§ WORK REQUEST
Given the listing that follows, report all lines in which the string "margin" occurs.

▬▬▬▬▬▬

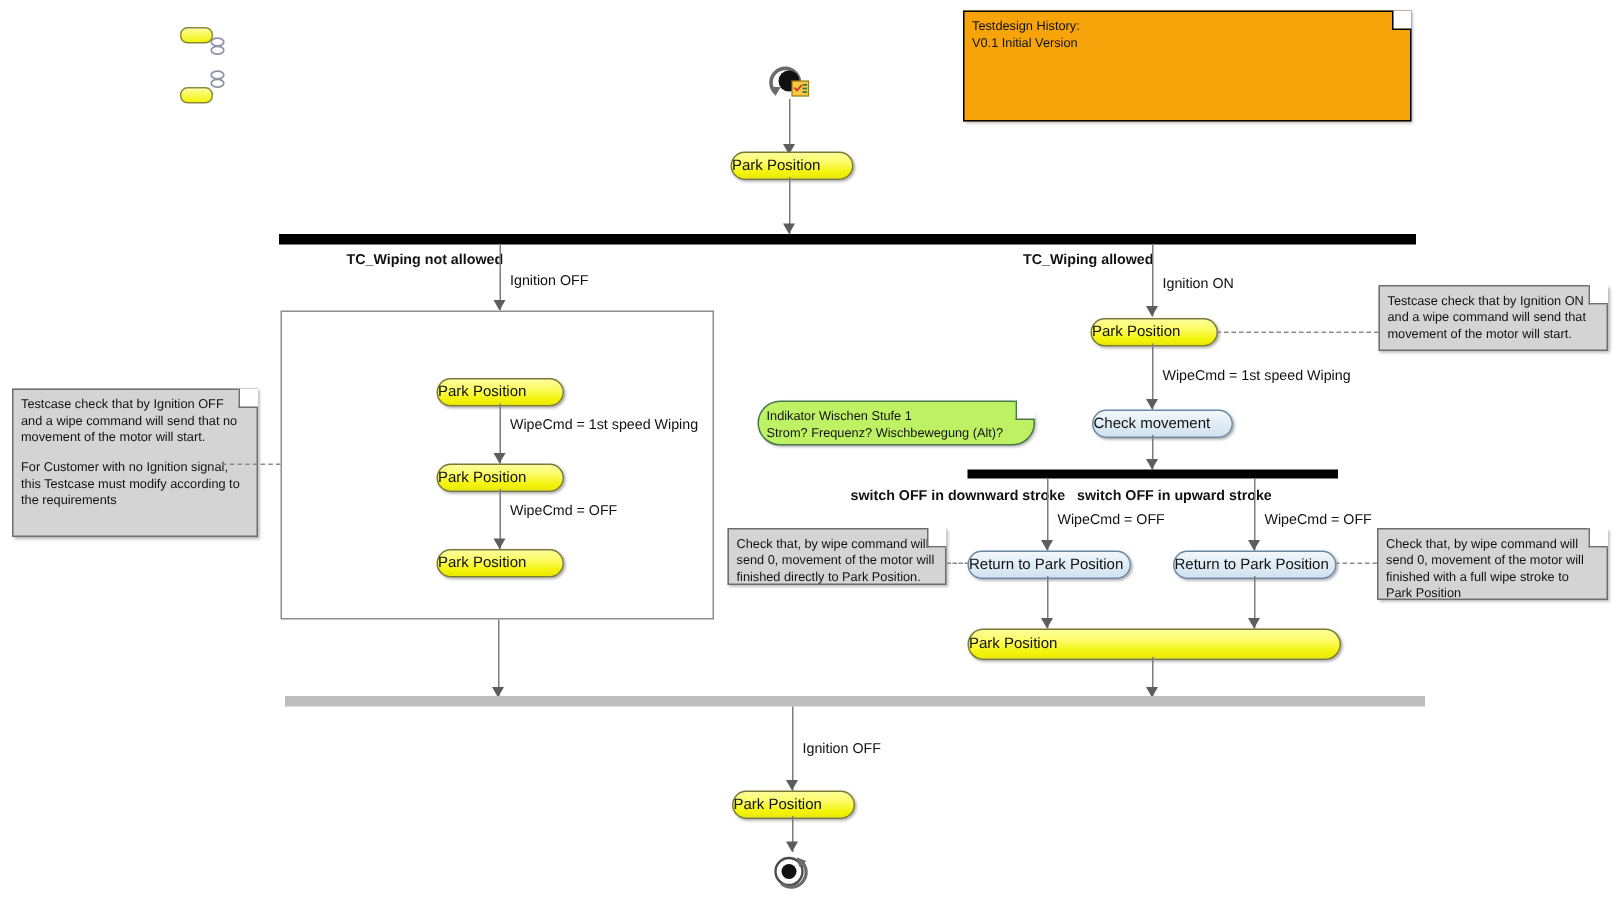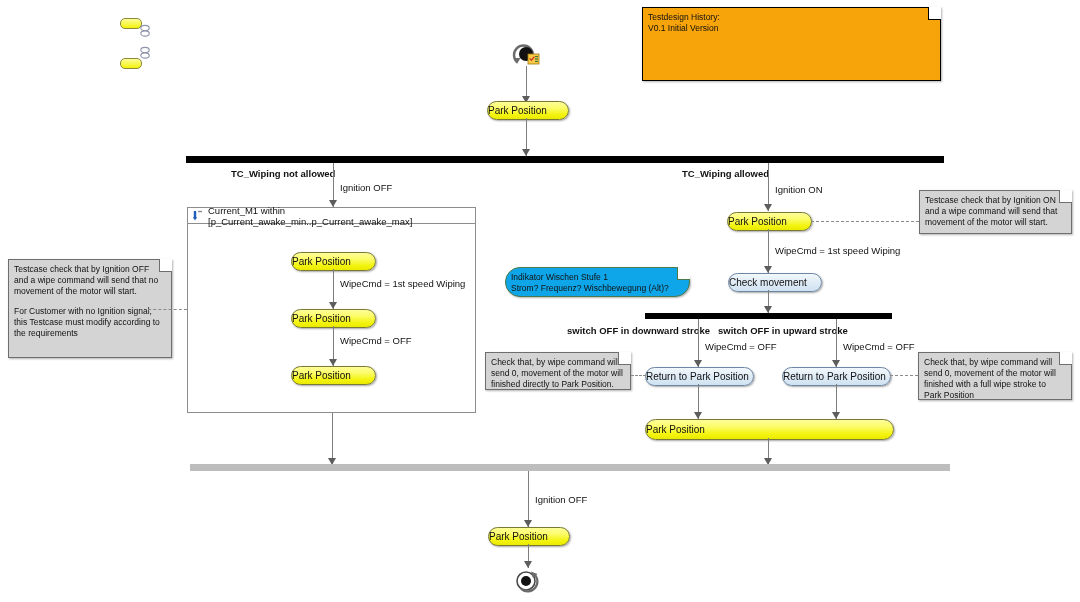--- a/index.html
+++ b/index.html
@@ -52,21 +52,21 @@
     padding:4px 6px 4px 5px;
     box-sizing:border-box;
   }
   .note .fold{
     position:absolute;top:-1px;right:-1px;width:12px;height:12px;
     background:#ffffff;
     border-left:1px solid #6e6e6e;border-bottom:1px solid #6e6e6e;
   }
   .note.orange{background:#F7A30A;border-color:#000;}
   .note.orange .fold{background:#fff;border-left:1px solid #000;border-bottom:1px solid #000;}
-  .note.green{background:#0ea5e9;border-color:#4a7a4a;border-radius:15px;}
+  .note.green{background:#bef264;border-color:#4a7a4a;border-radius:15px;}
   .note.green .fold{background:#fff;border-left:1px solid #4a7a4a;border-bottom:1px solid #4a7a4a;}
   .note p{margin:0;}
   .note p.gap{margin-top:9px;}
 
   
   .frame{
     position:absolute;
     border:1px solid #8d8d8d;
     background:#ffffff;
     box-sizing:border-box;
@@ -142,30 +142,20 @@
   <div class="bar" style="left:186px;top:156px;width:758px;height:7px;"></div>
 
   <div class="lbl bold" style="left:231px;top:168px;">TC_Wiping not allowed</div>
   <div class="lbl bold" style="left:682px;top:168px;">TC_Wiping allowed</div>
 
   <div class="vline" style="left:333px;top:163px;height:44px;"></div>
   <div class="arrowhead" style="left:329px;top:200px;"></div>
   <div class="lbl" style="left:340px;top:182px;">Ignition OFF</div>
 
   <div class="frame" style="left:187px;top:207px;width:289px;height:206px;">
-    <div class="frame-hdr">
-      <span class="constraint-ico">
-        <svg width="12" height="11" viewBox="0 0 12 11">
-          <path d="M3 1 L3 9" stroke="#1e5fbe" stroke-width="2.4" fill="none"></path>
-          <polygon points="1,7 5,7 3,10.5" fill="#1e5fbe"></polygon>
-          <path d="M6 1.5 L10 1.5" stroke="#8a8a8a" stroke-width="1.4"></path>
-        </svg>
-      </span>
-      <span>Current_M1 within [p_Current_awake_min..p_Current_awake_max]</span>
-    </div>
 
     <div class="node" style="left:103px;top:44px;width:83px;height:17px;">
       <span>Park Position</span>
     </div>
     <div class="vline" style="left:145px;top:61px;height:40px;"></div>
     <div class="arrowhead" style="left:141px;top:94px;"></div>
     <div class="lbl" style="left:152px;top:70px;">WipeCmd = 1st speed Wiping</div>
 
     <div class="node" style="left:103px;top:101px;width:83px;height:17px;">
       <span>Park Position</span>

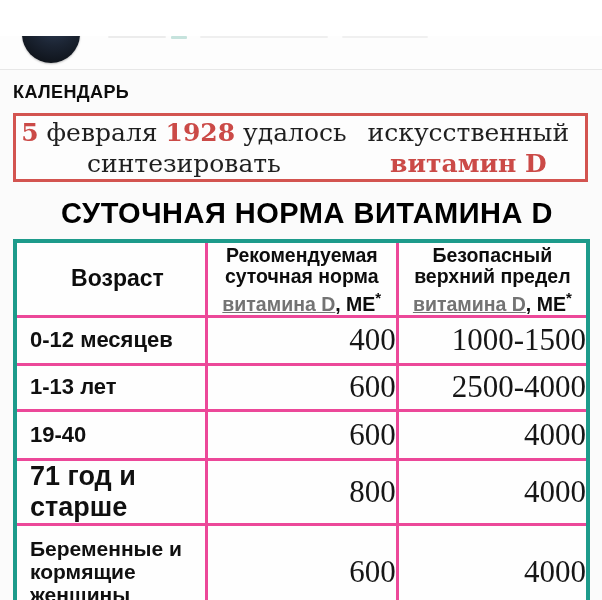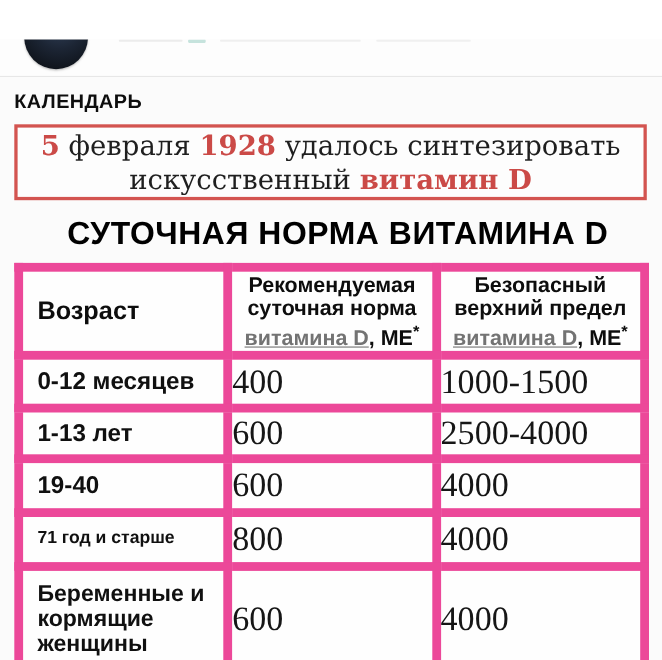--- a/index.html
+++ b/index.html
@@ -31,46 +31,46 @@
   .divider { position: absolute; left: 0; top: 33px; width: 602px; height: 1px; background: #e7e7e7; }
 
   .calendar-label {
     position: absolute; left: 13px; top: 46px;
     font-size: 18px; font-weight: 700; color: #0d0d0d; letter-spacing: 0.4px;
   }
 
   .fact-box {
     position: absolute; left: 13px; top: 77px; width: 575px; height: 69px;
     border: 3px solid #d35450; background: #fdfdfd;
-    display: flex; flex-direction: column; justify-content: center; align-items: center;
+    display: flex; flex-direction: row; justify-content: center; align-items: center;
     font-family: "DejaVu Serif", serif; font-size: 25px; line-height: 31px; color: #1f1f1f;
     text-align: center;
   }
   .fact-red { color: #cb4a47; font-weight: 700; }
 
   .page-title {
     position: absolute; left: 0; top: 161px; width: 602px;
     text-align: center; font-size: 29px; font-weight: 700; color: #000;
     letter-spacing: 0.5px;
     padding-left: 12px;
   }
 
   table.vitamin {
     position: absolute; left: 13px; top: 203px; width: 577px;
     border-collapse: collapse; table-layout: fixed;
     background: #fefefe;
     border: 4px solid #1d9b8b;
   }
-  table.vitamin td { border: 8px solid #ec4899; vertical-align: middle; }
+  table.vitamin td { border: 3px solid #ec4899; vertical-align: middle; }
   td.age-cell { font-weight: 700; font-size: 22px; color: #101010; padding-left: 13px; }
   td.num-cell {
     font-family: "Liberation Serif", serif; font-size: 31px; color: #161616;
-    text-align: left;
+    text-align: right;
   }
-  td.head-col1 { font-weight: 700; font-size: 23px; color: #0d0d0d; padding-left: 13px; }
+  td.head-col1 { font-weight: 700; font-size: 23px; color: #0d0d0d; padding-left: 13px; text-align: center; }
   td.head-col { text-align: center; font-weight: 700; font-size: 19.5px; line-height: 21px; color: #0d0d0d; padding-top: 2px; }
   .teal-text { color: #737373; text-decoration: underline; }
   sup.ast { font-size: 15px; font-weight: 700; }
   td.age-wrap { line-height: 23px; padding-top: 6px; padding-bottom: 6px; padding-right: 8px; }
 </style>
 </head>
 <body>
 
 <div class="canvas">
 
@@ -121,21 +121,21 @@
         <td class="age-cell">1-13 лет</td>
         <td class="num-cell">600</td>
         <td class="num-cell">2500-4000</td>
       </tr>
       <tr style="height:49px">
         <td class="age-cell">19-40</td>
         <td class="num-cell">600</td>
         <td class="num-cell">4000</td>
       </tr>
       <tr style="height:49px">
-        <td class="age-cell" style="font-size:16px">71 год и старше</td>
+        <td class="age-cell" style="font-size:27px">71 год и старше</td>
         <td class="num-cell">800</td>
         <td class="num-cell">4000</td>
       </tr>
       <tr style="height:96px">
         <td class="age-cell age-wrap" style="font-size:21px">Беременные и кормящие женщины</td>
         <td class="num-cell">600</td>
         <td class="num-cell">4000</td>
       </tr>
     </tbody>
   </table>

▬▬▬▬▬▬

§ SOLUTION TO THIS TASK
   .note p{margin:0;}
   .note p.gap{margin-top:9px;}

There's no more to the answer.